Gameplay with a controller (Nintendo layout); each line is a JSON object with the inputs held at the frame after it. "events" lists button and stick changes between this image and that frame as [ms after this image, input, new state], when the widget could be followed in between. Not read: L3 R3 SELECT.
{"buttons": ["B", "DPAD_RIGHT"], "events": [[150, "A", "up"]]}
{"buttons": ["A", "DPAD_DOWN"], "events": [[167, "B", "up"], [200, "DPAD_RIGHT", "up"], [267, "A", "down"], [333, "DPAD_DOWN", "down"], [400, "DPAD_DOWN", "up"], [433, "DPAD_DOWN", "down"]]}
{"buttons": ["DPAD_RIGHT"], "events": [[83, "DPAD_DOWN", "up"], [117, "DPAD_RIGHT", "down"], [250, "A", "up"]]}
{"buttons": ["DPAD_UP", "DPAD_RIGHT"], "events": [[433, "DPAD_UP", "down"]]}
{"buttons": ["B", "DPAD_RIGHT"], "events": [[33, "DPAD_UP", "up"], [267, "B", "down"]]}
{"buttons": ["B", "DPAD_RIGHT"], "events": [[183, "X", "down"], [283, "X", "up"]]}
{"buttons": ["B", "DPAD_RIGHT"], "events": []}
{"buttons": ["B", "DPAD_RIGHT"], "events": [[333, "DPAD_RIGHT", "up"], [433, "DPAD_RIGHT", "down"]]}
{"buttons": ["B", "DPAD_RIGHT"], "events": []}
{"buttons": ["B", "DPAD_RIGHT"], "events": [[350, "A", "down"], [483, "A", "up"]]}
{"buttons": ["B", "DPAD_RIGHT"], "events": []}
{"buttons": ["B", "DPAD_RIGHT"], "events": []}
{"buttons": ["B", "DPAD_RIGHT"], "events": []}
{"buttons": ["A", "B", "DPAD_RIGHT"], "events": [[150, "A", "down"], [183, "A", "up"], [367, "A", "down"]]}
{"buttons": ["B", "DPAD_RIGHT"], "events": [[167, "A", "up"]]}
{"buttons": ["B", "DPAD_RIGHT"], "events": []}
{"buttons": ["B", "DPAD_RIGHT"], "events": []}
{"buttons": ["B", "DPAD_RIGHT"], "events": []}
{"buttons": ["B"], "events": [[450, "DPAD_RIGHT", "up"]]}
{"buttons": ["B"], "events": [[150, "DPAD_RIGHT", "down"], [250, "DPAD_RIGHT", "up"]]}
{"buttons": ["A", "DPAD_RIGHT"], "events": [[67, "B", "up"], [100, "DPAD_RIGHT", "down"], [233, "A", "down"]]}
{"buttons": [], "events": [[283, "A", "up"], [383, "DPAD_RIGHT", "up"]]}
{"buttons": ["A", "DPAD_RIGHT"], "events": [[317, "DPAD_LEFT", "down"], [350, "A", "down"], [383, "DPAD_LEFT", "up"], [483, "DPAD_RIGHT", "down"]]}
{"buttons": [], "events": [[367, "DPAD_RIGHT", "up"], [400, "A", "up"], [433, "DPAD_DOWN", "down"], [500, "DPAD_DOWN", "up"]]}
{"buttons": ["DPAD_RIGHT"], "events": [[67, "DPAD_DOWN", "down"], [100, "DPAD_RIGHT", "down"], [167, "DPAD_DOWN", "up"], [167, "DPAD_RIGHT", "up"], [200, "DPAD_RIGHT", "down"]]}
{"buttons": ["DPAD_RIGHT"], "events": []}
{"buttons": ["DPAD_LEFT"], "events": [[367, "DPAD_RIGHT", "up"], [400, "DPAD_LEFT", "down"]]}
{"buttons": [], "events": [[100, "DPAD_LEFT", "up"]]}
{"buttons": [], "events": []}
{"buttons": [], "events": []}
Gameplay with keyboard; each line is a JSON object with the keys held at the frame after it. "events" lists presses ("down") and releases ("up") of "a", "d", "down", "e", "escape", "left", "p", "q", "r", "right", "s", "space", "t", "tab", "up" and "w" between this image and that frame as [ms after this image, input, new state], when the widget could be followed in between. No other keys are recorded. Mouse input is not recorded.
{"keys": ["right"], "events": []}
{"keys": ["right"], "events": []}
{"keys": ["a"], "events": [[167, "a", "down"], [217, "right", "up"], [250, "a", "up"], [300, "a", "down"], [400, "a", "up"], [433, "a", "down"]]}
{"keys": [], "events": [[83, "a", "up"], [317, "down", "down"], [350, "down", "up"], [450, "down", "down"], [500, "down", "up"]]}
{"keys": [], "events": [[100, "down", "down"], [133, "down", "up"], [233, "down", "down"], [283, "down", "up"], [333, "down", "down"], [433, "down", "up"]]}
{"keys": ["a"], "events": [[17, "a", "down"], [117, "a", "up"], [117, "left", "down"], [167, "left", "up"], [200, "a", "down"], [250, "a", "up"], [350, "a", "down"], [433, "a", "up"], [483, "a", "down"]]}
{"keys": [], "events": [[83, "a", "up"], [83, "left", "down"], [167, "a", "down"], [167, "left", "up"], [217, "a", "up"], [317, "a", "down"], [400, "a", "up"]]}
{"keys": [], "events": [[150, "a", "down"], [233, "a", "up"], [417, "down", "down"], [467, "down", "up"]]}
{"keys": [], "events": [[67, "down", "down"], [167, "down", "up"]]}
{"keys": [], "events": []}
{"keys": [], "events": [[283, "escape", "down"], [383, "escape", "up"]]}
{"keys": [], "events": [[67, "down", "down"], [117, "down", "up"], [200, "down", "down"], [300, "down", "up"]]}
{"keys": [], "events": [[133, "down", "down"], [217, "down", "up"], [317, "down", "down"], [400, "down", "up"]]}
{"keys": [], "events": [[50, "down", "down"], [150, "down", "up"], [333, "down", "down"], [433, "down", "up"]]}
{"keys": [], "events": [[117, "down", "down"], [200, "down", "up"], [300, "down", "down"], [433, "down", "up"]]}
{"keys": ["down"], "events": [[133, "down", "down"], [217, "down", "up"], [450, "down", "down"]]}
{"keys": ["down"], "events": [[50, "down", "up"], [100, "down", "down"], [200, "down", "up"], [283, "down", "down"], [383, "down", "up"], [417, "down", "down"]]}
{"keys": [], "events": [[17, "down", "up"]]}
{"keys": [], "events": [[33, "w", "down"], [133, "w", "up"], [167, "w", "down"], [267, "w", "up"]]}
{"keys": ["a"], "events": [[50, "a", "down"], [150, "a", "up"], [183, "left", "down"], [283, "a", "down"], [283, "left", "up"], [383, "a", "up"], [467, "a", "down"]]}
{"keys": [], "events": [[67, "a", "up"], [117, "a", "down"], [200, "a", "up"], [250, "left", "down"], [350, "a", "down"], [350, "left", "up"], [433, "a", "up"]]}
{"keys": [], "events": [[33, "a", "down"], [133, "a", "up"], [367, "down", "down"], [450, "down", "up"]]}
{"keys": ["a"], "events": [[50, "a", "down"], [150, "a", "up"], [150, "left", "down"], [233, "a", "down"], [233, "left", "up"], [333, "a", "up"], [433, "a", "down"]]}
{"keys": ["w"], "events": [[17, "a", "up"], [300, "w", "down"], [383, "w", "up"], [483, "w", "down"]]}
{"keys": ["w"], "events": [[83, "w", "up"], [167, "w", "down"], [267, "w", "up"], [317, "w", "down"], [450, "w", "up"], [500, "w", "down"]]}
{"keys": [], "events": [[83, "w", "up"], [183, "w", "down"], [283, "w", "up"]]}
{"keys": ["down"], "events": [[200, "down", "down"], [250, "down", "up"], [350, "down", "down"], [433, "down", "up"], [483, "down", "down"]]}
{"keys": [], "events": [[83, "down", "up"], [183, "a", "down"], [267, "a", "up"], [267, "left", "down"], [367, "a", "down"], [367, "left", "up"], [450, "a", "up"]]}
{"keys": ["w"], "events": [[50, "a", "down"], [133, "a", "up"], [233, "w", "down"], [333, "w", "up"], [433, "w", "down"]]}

__Your goal__.
The word "image" appears in some of the lines above. Copy those lines.

__Exercise response__.
Gameplay with a controller (Nintendo layout); each line is a JSON object with the inputs held at the frame after it. "events" lists button and stick changes between this image and that frame as [ms after this image, input, new state], when the widget could be followed in between. Not read: L3 R3 SELECT.
Gameplay with keyboard; each line is a JSON object with the keys held at the frame after it. "events" lists presses ("down") and releases ("up") of "a", "d", "down", "e", "escape", "left", "p", "q", "r", "right", "s", "space", "t", "tab", "up" and "w" between this image and that frame as [ms after this image, input, new state], when the widget could be followed in between. No other keys are recorded. Mouse input is not recorded.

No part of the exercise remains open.